Q: Your nights are consistently diverse, you book a broad spectrum of acts each time – what inspires the curation?
R: The process usually starts with us being totally in awe of one artist, and trying to coax them to play. As we build the line-up, we want something that is complementary, but still delivers an exploration of the various sensations that live music can give an audience. We always want diversity, but a tiny thread linking everything together really gives each event a unique vibe.
Q: Is it important for you to be able to find a balance where people can simply have a good time and let themselves go and also offer music that will engage with people on a more thought-provoking level?
R: People enjoying themselves and letting go is undoubtedly the most important aspect, and if people leave feeling like something has impacted or inspired them, that’s truly humbling.
A: I do really enjoy the polarity within and between the different nights. Putting on something so beautiful and ethereal you get lost in it feels great, what feels even better is completely switching it up right after and really testing the audience. I think perfection is finding an artist who brings that variation within their own act too.
Q: In the hyper-rushed nature of modern life, where we consume music in such vast quantities and at an increasingly distracting pace and demand constant invigoration – where do you feel your nights stand in that context?
R: It’s really hard to get someone to listen to new music. If someone sends me a song, I’ll take ages to get round to it and then when I finally do, I listen with extra critical ears. But, if someone is performing to me in a tiny room, I hear them out and quickly dispose of any previous assumptions. Diverse DIY shows are so important for giving new artists a fair trial.
A: I totally agree and really enjoy how live music can make you feel really present and demands your attention. It’s harder to mindlessly consume and you can’t skip a song. It’s important for people to sit through the uncomfortable or anxious parts of music too. I really enjoy that with Norman at the moment, how it tests you to sit with sometimes unpleasant feelings and then knowing when they have pushed it a bit too far suddenly pull the song and crowd back again. I’d love for our nights to continue playing with that idea.
Q: You’ve also released music as a label and ventured into management – I imagine it’s exciting when you can explore these different directions in such a multi-faceted way?

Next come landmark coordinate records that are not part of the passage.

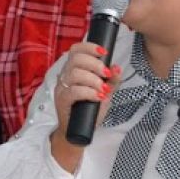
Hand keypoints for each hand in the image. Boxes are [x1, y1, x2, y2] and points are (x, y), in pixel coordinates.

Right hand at [50, 43, 121, 170]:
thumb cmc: (89, 110)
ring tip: (103, 89)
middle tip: (106, 73)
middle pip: (76, 59)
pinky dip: (89, 92)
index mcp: (73, 70)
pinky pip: (74, 91)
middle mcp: (65, 76)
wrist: (79, 131)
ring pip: (74, 74)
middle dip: (95, 63)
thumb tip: (117, 67)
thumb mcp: (105, 92)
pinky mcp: (62, 101)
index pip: (76, 50)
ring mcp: (62, 89)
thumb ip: (111, 80)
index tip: (105, 52)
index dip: (89, 47)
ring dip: (93, 79)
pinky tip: (98, 96)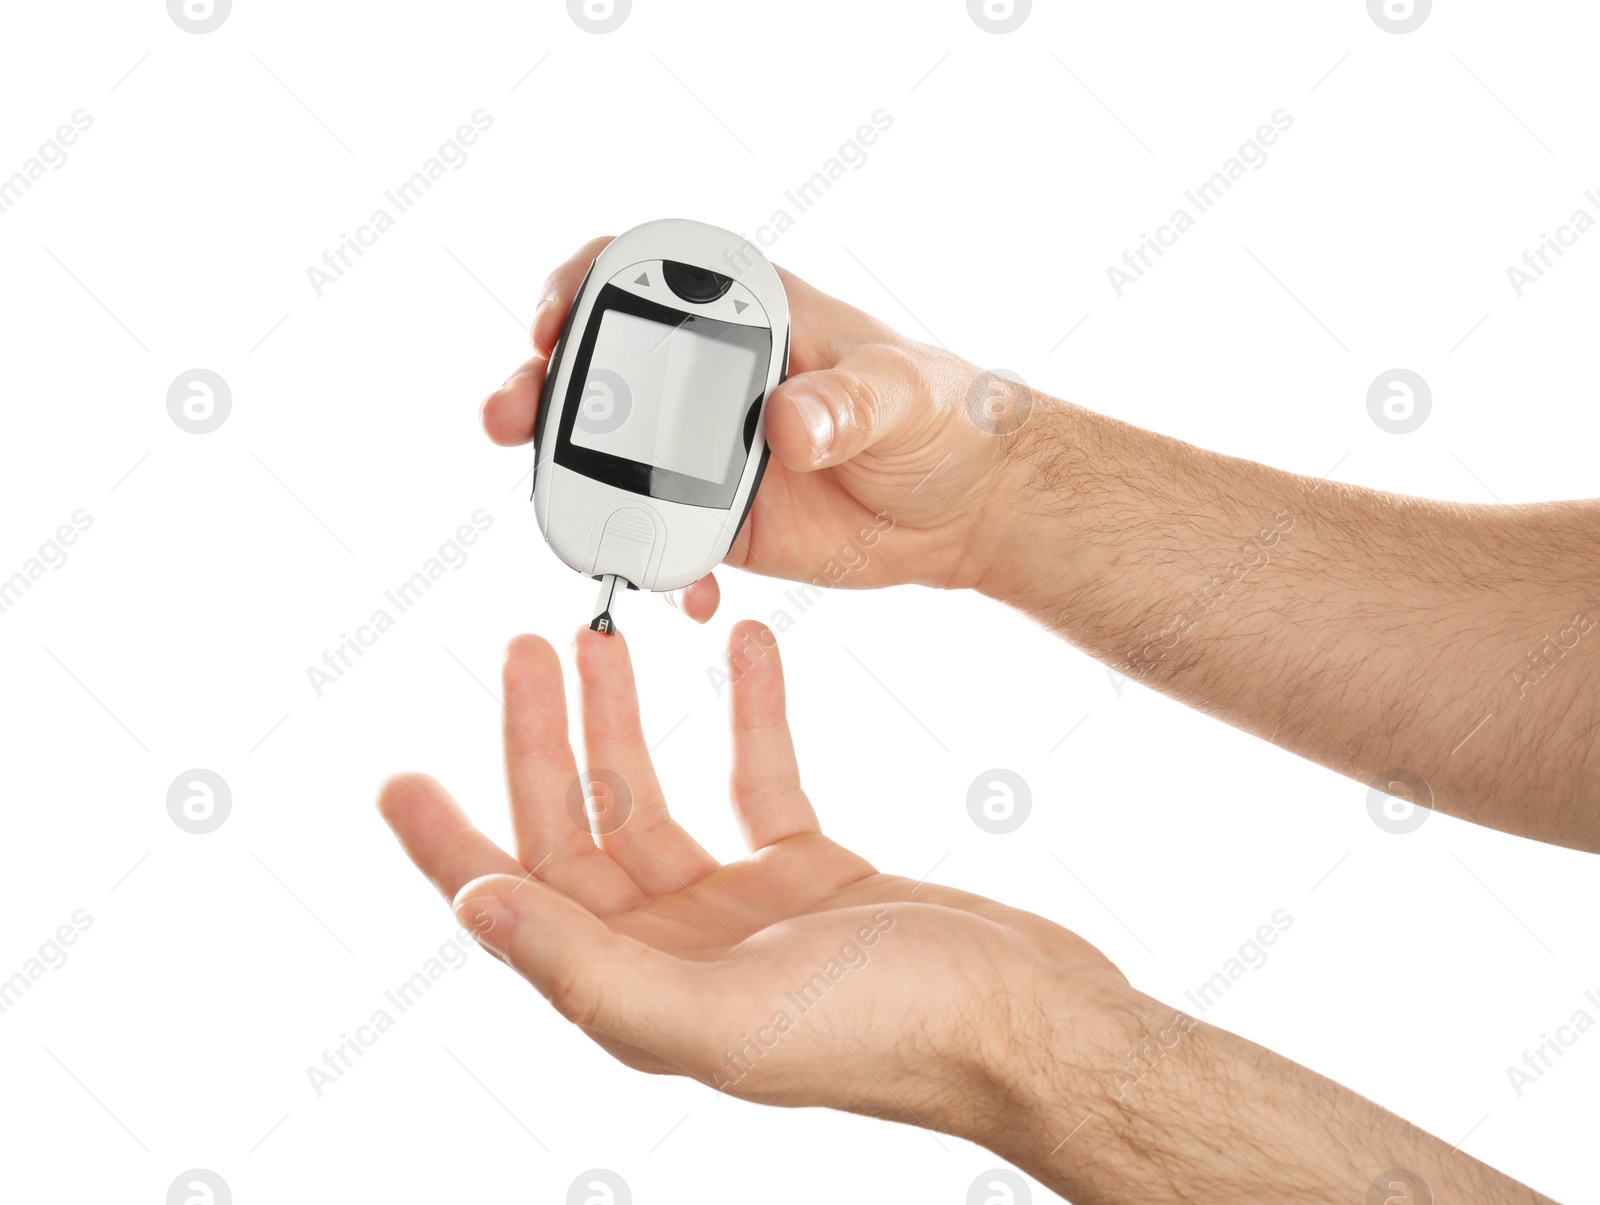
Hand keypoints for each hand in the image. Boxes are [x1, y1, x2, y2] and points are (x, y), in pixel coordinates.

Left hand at [377, 620, 1130, 1134]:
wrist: (1032, 1024)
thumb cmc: (895, 1036)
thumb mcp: (726, 1011)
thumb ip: (591, 968)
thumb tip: (476, 908)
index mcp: (639, 993)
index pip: (513, 908)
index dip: (447, 846)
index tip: (397, 775)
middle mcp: (677, 952)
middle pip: (580, 831)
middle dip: (544, 740)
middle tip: (522, 647)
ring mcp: (744, 911)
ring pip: (656, 797)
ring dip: (627, 718)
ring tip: (603, 637)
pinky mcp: (810, 873)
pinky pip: (758, 778)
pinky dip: (746, 713)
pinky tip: (741, 649)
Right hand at [483, 237, 1029, 620]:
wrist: (969, 506)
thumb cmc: (946, 416)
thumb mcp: (906, 395)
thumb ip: (848, 403)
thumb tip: (789, 425)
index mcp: (751, 314)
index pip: (644, 272)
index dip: (581, 283)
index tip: (552, 319)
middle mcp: (710, 378)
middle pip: (599, 367)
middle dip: (539, 386)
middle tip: (510, 415)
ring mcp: (705, 450)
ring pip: (609, 453)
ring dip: (569, 480)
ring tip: (569, 520)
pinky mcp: (720, 518)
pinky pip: (660, 537)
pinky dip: (656, 564)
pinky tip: (690, 594)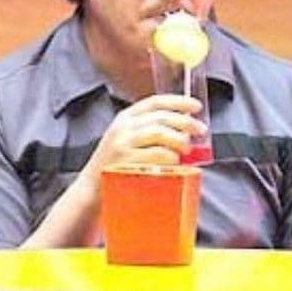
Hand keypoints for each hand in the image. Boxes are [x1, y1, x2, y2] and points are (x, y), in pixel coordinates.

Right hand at [85, 93, 205, 175]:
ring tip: (186, 149)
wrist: (92, 188)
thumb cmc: (115, 165)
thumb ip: (149, 130)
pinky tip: (174, 162)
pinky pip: (157, 155)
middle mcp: (122, 128)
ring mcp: (123, 144)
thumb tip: (185, 130)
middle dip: (186, 122)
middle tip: (199, 130)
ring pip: (160, 133)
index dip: (178, 101)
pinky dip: (171, 158)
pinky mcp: (126, 161)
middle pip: (161, 117)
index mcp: (124, 118)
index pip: (155, 102)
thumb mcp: (126, 139)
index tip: (196, 106)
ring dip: (179, 140)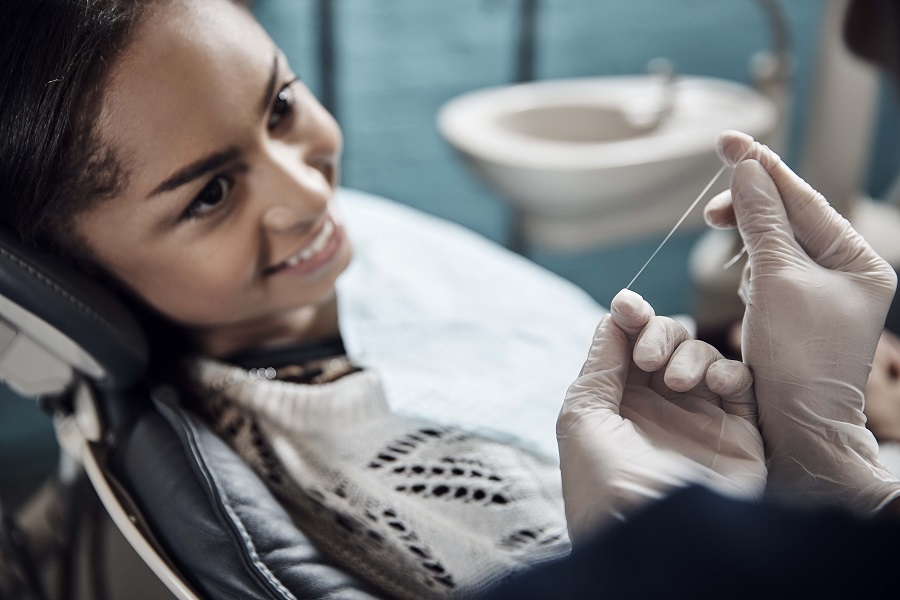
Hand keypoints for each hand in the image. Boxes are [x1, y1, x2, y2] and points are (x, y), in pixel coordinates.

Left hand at [557, 289, 764, 543]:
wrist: (652, 536)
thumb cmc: (603, 481)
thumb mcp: (582, 417)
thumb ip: (600, 363)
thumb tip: (614, 316)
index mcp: (617, 401)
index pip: (629, 342)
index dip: (631, 316)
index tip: (628, 306)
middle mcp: (658, 407)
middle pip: (668, 340)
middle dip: (659, 333)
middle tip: (650, 360)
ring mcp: (698, 418)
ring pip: (703, 355)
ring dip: (690, 354)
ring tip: (675, 382)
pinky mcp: (738, 433)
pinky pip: (741, 382)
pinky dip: (729, 371)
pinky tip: (714, 384)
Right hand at [704, 130, 899, 513]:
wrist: (798, 425)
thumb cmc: (798, 356)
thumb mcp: (777, 279)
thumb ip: (761, 220)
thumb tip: (746, 170)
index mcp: (858, 260)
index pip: (804, 199)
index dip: (763, 169)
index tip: (728, 140)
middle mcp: (845, 272)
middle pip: (789, 218)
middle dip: (749, 209)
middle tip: (710, 210)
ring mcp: (820, 292)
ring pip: (774, 243)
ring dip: (747, 241)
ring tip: (733, 262)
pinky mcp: (795, 311)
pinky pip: (768, 272)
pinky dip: (749, 270)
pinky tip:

A: I think it just felt like the natural progression, putting on an artist feels quite personal for us anyway and managing is just an extension of that experience. You aren’t just helping someone along for a short part of the journey but going on it with them and continually investing in it, just feels so amazing to see something grow like that and be a part of it.
R: It’s just another way to promote music that strikes us as incredible and I’m so glad we’re doing it. Ultimately we’re just helpful – but needy – scrapes who want to associate our project with anything we admire.
Q: What would have you guys taken personally from forming Spinny Nights?
R: A load of friendships which I know I’ll value for a long time. Also, thinking about it, it’s given me a great sense of purpose, the importance of which can quite easily be forgotten.
A: Same here, also an increase to skill level 4 for gaffer tape handling and silk placement.
Q: How would you describe your guest selection as a whole, is there a particular mood or energy?
R: Not at all. I need to demonstrate that I’m someone who is ‘into a bit of everything.’
A: Bit of a pick n mix, but that’s no excuse to put it on shuffle you animal…I had many sleepless nights trying to find the right bird song to go into Chassol.
Q: How do you feel it embodies Spinny Nights?
R: I just tried to pick songs that deliver every emotion that I like getting from music – I guess we try to do the same with the nights too.